In much the same way, Ron Paul seems to believe that the withdrawal of all foreign aid of any sort will bear budgetary fruits while reducing our moral hazards. Again, Mr. Paul is simply wrong, and while foreign aid has long been the object of sloganeering, the truth is that total US foreign aid is a tiny proportion of our budget. I believe we need to examine all of it, but I also know that some of it does bear fruit. For instance, we’ve supported Israel at some expense, but by doing so, we’ve also generally maintained a higher level of stability than would otherwise result. Why do we care? Simply put, until we have a President committed to developing our own energy resources, our economy depends upon the energy source that is the Middle East. Pretending this isn’t the current situation won’t protect us from the consequences. There are other prospects who more thoroughly understand the importance of developing our own resources first. While we develop our own energy resources, the stability of the Middle East is critical to our nation’s health. Just the last eight months of events in the region, and their effect on the global economy, demonstrates the point in economic terms in a way no mere policy position ever will.
Mr. Paul claims to support the constitutional concept of federalism, but it’s a tainted view of federalism that contemplates a level of latitude to states they ought not possess with respect to the rights of individual citizens. Under our constitutional system, if a right exists, it exists in all places under our constitution at once, and is not subject to the vagaries of state or local governance. This dangerous misunderstanding of federalism would allow states to restrict rights otherwise made explicit by the Constitution. Freedom of speech ought not be a concept restricted to observance by federal departments alone.
Doing justice to Mr. Paul requires an honest examination of his positions.

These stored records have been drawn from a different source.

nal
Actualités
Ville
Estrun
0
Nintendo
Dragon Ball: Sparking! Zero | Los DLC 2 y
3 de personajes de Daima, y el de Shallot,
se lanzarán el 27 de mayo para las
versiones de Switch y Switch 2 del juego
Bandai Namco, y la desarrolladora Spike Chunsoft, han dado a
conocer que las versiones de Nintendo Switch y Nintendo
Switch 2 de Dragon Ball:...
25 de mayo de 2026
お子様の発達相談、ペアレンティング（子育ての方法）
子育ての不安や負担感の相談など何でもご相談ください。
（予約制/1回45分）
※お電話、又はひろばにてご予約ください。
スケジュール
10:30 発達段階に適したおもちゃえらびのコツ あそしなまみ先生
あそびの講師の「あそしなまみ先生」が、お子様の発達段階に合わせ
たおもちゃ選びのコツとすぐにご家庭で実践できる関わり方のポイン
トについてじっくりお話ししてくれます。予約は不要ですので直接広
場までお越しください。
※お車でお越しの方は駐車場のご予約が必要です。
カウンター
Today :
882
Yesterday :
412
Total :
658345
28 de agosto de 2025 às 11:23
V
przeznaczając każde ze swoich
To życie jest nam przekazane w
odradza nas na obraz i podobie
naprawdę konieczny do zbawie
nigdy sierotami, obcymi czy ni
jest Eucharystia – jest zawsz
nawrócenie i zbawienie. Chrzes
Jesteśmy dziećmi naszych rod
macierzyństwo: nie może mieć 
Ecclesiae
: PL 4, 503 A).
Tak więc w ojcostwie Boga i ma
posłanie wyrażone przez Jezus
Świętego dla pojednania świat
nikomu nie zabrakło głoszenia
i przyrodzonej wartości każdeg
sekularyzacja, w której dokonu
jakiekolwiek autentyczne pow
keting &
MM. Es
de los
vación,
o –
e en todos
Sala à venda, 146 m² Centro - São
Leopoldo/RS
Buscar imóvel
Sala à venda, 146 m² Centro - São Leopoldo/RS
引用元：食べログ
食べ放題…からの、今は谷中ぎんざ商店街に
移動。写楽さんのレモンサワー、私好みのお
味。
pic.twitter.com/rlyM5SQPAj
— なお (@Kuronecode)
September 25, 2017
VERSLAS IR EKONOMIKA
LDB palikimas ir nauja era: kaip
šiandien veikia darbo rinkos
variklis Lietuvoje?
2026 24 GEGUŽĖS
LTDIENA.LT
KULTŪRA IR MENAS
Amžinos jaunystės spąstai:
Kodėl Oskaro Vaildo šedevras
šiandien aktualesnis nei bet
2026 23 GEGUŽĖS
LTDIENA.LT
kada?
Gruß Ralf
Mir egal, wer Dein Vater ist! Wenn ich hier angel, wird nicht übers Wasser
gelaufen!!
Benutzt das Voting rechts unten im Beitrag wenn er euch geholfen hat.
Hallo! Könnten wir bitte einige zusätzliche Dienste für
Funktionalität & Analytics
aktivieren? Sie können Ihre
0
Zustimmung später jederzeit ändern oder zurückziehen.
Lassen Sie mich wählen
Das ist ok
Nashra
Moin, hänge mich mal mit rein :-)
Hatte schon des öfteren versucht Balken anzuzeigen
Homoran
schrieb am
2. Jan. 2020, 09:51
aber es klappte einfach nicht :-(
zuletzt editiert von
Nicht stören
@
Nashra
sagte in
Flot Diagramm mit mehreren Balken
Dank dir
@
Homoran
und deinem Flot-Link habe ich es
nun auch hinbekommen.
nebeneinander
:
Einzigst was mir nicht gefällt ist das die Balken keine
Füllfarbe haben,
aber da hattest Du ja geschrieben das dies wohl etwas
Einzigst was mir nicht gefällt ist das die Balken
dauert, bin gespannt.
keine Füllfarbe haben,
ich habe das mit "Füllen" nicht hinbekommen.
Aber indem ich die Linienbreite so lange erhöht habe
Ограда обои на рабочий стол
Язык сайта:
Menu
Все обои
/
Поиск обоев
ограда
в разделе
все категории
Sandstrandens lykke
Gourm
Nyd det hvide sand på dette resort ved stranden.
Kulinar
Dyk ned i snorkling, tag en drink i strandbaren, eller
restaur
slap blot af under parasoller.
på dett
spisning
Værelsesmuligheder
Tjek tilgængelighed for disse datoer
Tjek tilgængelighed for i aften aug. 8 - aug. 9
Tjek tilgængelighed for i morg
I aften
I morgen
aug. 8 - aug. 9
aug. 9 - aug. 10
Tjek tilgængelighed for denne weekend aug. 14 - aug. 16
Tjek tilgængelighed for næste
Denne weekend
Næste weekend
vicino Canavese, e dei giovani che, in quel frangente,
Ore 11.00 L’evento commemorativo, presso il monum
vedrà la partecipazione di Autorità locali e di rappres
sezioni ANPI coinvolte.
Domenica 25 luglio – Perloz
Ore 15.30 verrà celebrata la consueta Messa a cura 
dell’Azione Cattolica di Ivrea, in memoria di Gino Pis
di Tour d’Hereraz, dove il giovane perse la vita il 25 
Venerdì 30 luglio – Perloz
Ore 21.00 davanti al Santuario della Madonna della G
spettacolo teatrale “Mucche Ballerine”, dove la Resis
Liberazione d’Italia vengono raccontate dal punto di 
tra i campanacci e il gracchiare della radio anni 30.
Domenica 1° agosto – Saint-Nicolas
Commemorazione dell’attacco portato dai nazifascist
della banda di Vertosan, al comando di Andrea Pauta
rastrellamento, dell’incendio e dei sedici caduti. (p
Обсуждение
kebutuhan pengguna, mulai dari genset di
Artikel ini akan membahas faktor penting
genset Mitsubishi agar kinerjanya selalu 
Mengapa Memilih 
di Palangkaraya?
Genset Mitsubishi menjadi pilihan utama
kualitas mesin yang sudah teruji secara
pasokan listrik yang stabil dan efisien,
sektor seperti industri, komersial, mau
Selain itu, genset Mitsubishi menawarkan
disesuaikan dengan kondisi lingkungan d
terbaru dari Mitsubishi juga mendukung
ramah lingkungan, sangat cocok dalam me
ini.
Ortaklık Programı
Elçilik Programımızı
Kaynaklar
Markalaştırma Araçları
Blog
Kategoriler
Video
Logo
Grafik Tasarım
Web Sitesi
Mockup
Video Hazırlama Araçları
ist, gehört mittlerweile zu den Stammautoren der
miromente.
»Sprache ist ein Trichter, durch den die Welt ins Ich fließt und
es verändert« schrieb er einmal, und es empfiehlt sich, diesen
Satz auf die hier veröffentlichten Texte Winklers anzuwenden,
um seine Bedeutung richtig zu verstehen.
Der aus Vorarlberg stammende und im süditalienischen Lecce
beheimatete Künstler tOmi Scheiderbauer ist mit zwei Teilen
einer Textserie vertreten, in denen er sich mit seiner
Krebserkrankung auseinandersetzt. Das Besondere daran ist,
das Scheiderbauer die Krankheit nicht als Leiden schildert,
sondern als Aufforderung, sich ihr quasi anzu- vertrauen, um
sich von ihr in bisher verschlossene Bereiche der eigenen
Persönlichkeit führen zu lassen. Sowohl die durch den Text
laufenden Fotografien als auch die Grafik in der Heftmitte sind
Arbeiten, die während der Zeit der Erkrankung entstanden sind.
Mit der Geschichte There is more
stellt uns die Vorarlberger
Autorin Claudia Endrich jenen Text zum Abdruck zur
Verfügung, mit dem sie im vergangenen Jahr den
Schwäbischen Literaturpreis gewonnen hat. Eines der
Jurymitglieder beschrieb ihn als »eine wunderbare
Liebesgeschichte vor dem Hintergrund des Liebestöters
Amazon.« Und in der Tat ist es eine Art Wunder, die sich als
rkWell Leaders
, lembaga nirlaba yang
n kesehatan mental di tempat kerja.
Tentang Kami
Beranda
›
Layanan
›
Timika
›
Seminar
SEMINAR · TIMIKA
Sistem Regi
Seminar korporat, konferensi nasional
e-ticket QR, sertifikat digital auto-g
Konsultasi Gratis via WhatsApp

He’s formidable on a number of issues in the essential sphere of economic liberty, but sadly, that’s where Mr. Paul’s value as a candidate ends, in large measure because he proposes no practical method by which to implement these ideas in law. Stating these undeniable truths about Ron Paul’s glaring shortcomings is to do justice to the electorate. There are others who understand the realities of our dangerous world. Many Paul supporters believe it is impossible to vote for any other candidate without falling prey to the ‘lesser of two evils’ choice. I beg to differ, but were I to consider who belongs on the very short list of ‘not evil,’ it wouldn’t include Dr. Paul, if only because it is impossible to suggest, with a straight face, that Mr. Paul, having served in Washington as long as he has, doesn’t understand the clear danger of his undeveloped and ambiguous policy generalizations, and if he does, it is impossible to place Paul on any such list.